“I acknowledged my sin to You, and I did not cover my iniquity; I said: ‘I will confess my transgressions to the Lord,’ and You forgave the iniquity of my sin.”
For some of you, these words of the Psalmist may be quite familiar. Lutherans have spoken them at the beginning of the Divine Service for centuries, as the introduction to the Preparatory Rite. It is then that guilt is admitted and absolution is received. Such an activity is needed, and it is the theme of this psalm of David and this Lenten Season.
The 32nd Psalm explains the importance of confessing sin and being restored by the forgiveness of the Lord God. This is seen in the first two verses: “Blessed is the one whose transgression is forgiven, whose sin is covered. Blessed is the man against whom the Lord counts no iniquity, and in whose spirit there is no deceit.” David equates forgiveness with blessedness: a true statement, indeed. For those who have no unrighteousness receive the full blessing of the Lord God. Throughout the Scriptures, that concept is made clear.
But note what those two verses also indicated. The Psalmist does not say that there was an absence of sin in the one blessed by the Lord God. Without doubt, there was sin present, since David says: “transgression is forgiven, sin is covered.” There was a violation of the Divine Law, but for that blessed one, “the Lord counts no iniquity.” This is a description of what forgiveness is: the Lord God conceals your sins, so that He does not see them; the Lord God blots out His ledger book, so that the accounts payable lines are illegible.
The acts of forgiveness are divine: the Lord God is One doing the work.

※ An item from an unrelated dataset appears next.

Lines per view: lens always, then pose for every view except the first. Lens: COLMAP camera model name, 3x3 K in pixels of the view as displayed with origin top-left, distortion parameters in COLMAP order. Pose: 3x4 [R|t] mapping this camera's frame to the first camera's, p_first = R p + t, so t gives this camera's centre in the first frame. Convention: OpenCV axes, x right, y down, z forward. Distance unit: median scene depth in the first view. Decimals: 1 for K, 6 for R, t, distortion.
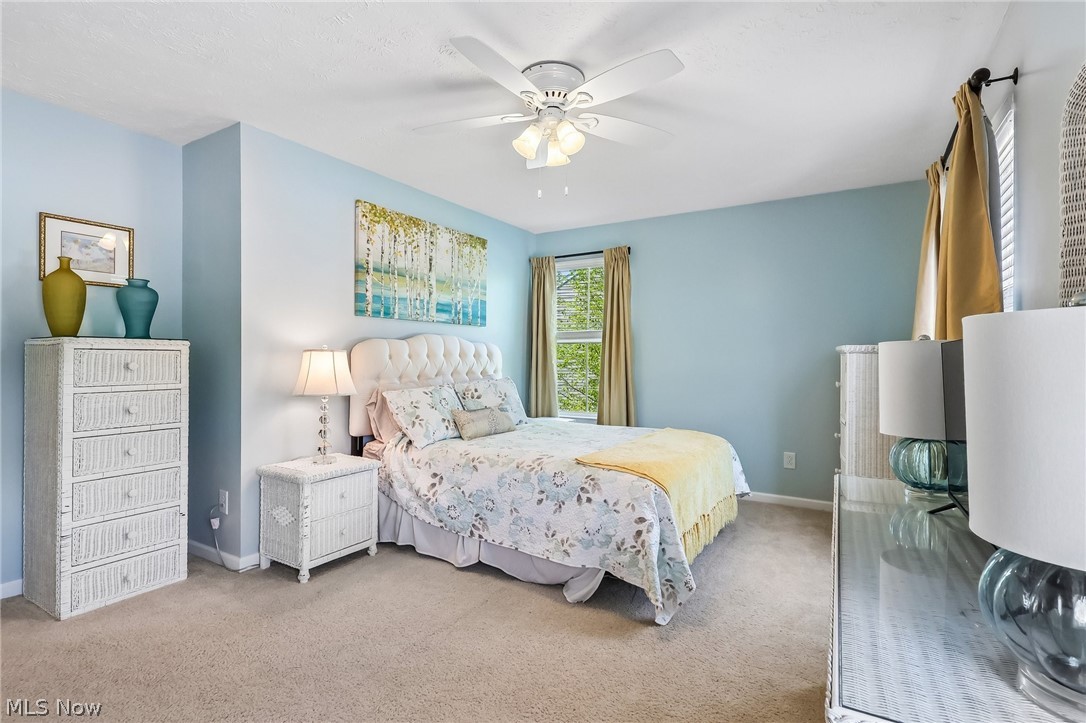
lens RADIAL K [[509.9, 0, 537.2], [0, 509.9, 355.4], [0, 0, 1]] dist [0.000226, 0.001585]
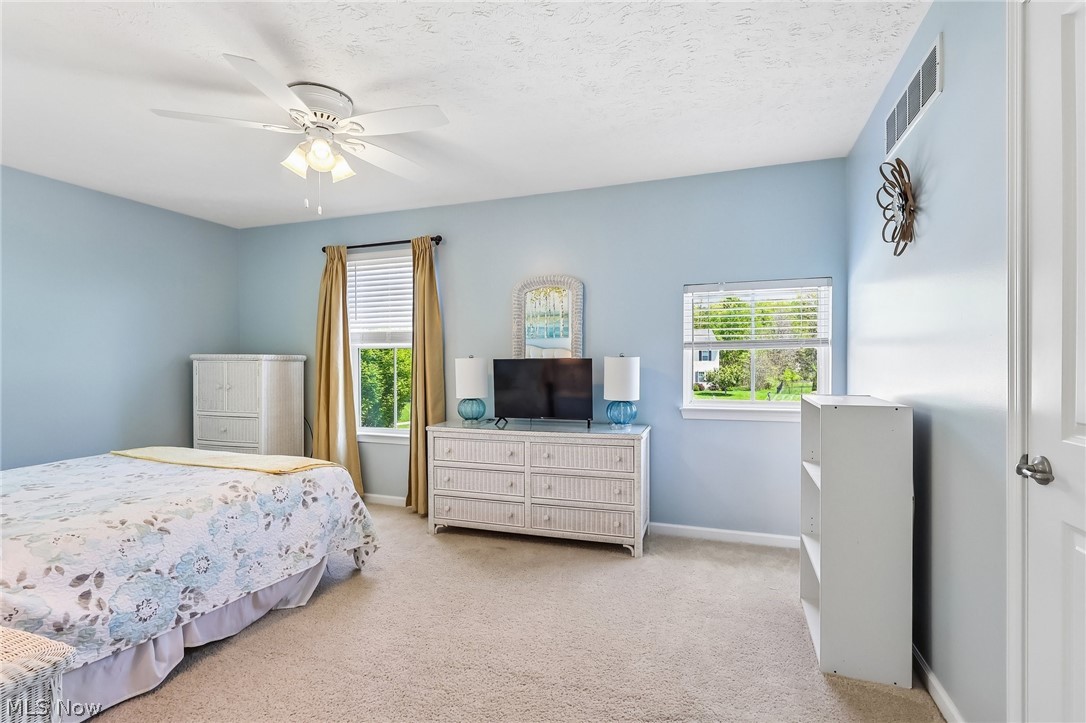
lens RADIAL K [[509.9, 0, 542.1], [0, 509.9, 361.0], [0, 0, 1]] dist [0.000226, 0.001585]
pose [[-0.191616, -0.007543, 0.981441, -0.914673], [-0.003274, 0.999970, 0.007046, -0.016054], [-0.981465, -0.001863, -0.191635, 0.642374]]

And when He does, the effects are great. But note how different that is when compared to the human actions you heard read from the Genesis Account. That Adam and Eve sinned is without doubt. The Divine Command was clear: “You shall not eat of the fruit of the tree that is in the midst of the garden, lest you die.” But eat they did.
But how did the man and woman react to what they had done? “They sewed fig leaves together and made themselves loincloths. And they heard the sound of the Lord God walking in the garden in the cool of the day, and the man and his wife hid themselves from the presence of the Lord God among the trees of the garden.” Their actions were an attempt to cover their sin and by deceit avoid the gaze of God. But such attempts failed. Blessedness was not theirs, because the Lord God had not covered their sins and had not cleared their accounts.

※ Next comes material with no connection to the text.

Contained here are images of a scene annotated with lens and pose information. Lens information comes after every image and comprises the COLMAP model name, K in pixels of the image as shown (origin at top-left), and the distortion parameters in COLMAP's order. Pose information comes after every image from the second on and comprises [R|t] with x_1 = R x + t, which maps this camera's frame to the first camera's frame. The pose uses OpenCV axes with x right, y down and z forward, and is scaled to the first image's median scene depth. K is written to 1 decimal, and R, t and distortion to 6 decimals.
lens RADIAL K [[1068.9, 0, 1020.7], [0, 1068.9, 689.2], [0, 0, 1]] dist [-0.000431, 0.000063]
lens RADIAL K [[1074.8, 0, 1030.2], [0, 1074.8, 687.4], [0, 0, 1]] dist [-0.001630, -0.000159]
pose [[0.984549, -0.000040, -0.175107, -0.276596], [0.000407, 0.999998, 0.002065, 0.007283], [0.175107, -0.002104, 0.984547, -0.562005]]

What Adam and Eve did is not an example to follow. It is a failed attempt to do what only the Lord God could accomplish. What was need is the act that David’s psalm describes: “I acknowledged my sin to You, and I did not cover my iniquity; I said: ‘I will confess my transgressions to the Lord,’ and You forgave the iniquity of my sin.” For then the Lord God acts, and His work restores the sinner to blessedness.
Eventually that is seen taking place in the Genesis Account. The admission of guilt takes a while, but it is finally made: “The man said, ‘The woman whom You gave to be with me, she gave me fruit of the tree, and I ate.’ . . . The woman said, ‘The serpent deceived me, and I ate.’” It takes a divine interrogation—“What is this that you have done?”—but the confession does come from Adam and Eve’s mouths. Their sin has consequences—literally grave consequences—but they are forgiven. Though they are banished from
Even at the ruin of perfect creation, the Lord God acts as the psalmist describes. Sin is admitted and covered. Transgressions are forgiven. Iniquity is not counted against them. And their honest admission of what they had done is answered by the true words of absolution. All this is possible because there would be a Blessed Man in whom there was no sin, no transgression, no iniquity, and no deceit. The One who endures the temptations of Satan, who does not fall victim but rather victimizes that Serpent, delivers the forgiveness that is promised.

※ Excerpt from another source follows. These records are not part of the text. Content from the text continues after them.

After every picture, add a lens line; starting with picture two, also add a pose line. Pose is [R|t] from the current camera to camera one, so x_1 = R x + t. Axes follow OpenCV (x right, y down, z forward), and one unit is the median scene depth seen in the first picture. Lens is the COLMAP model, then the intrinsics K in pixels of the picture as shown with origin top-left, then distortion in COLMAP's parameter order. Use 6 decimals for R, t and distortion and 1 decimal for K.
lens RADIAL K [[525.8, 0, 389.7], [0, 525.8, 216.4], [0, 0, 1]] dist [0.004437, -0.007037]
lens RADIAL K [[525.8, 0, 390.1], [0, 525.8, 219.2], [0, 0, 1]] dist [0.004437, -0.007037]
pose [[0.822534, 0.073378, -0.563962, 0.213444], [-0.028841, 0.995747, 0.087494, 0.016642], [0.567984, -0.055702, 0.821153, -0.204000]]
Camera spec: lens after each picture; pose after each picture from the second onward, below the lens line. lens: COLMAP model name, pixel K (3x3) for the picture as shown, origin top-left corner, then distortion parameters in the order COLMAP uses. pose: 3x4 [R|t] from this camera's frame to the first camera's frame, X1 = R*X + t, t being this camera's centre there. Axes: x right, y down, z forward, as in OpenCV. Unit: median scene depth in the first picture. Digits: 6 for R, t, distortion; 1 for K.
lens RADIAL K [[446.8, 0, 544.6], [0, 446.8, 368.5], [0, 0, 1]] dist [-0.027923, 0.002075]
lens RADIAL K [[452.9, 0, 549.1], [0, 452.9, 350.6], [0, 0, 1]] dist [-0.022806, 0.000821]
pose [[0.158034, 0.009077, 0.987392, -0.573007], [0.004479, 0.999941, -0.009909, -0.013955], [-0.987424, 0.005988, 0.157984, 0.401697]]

The work of Christ, the One who dies on a tree in the midst of a wasteland and becomes the fruit of eternal life, brings restoration to fallen sinners. He delivers the promised absolution to those who are penitent. So the Psalmist writes: “Therefore let everyone who is godly offer prayer to You at a time when You may be found.” Now is the time when the grace and mercy of Christ can be found, when His salvation is available to you, when His forgiveness can be freely given, when His blessedness can be made yours.
And so the Psalmist’s words deserved and needed to be heard by you and acted upon. For they truly are the presentation of the Lord God’s will for you: “Blessed is the one whose transgression is forgiven, whose sin is covered. Blessed is the man against whom the Lord counts no iniquity, and in whose spirit there is no deceit.” The Eternal Father desires to call you His blessed ones, His saints. And through the death and resurrection of His Son, it can be so for you, as you do what David, the sinning psalmist did: “I acknowledged my sin to You, and I did not cover my iniquity; I said: ‘I will confess my transgressions to the Lord,’ and You forgave the iniquity of my sin.”
T In the Name of the Father and of the Son and of the Holy Spirit.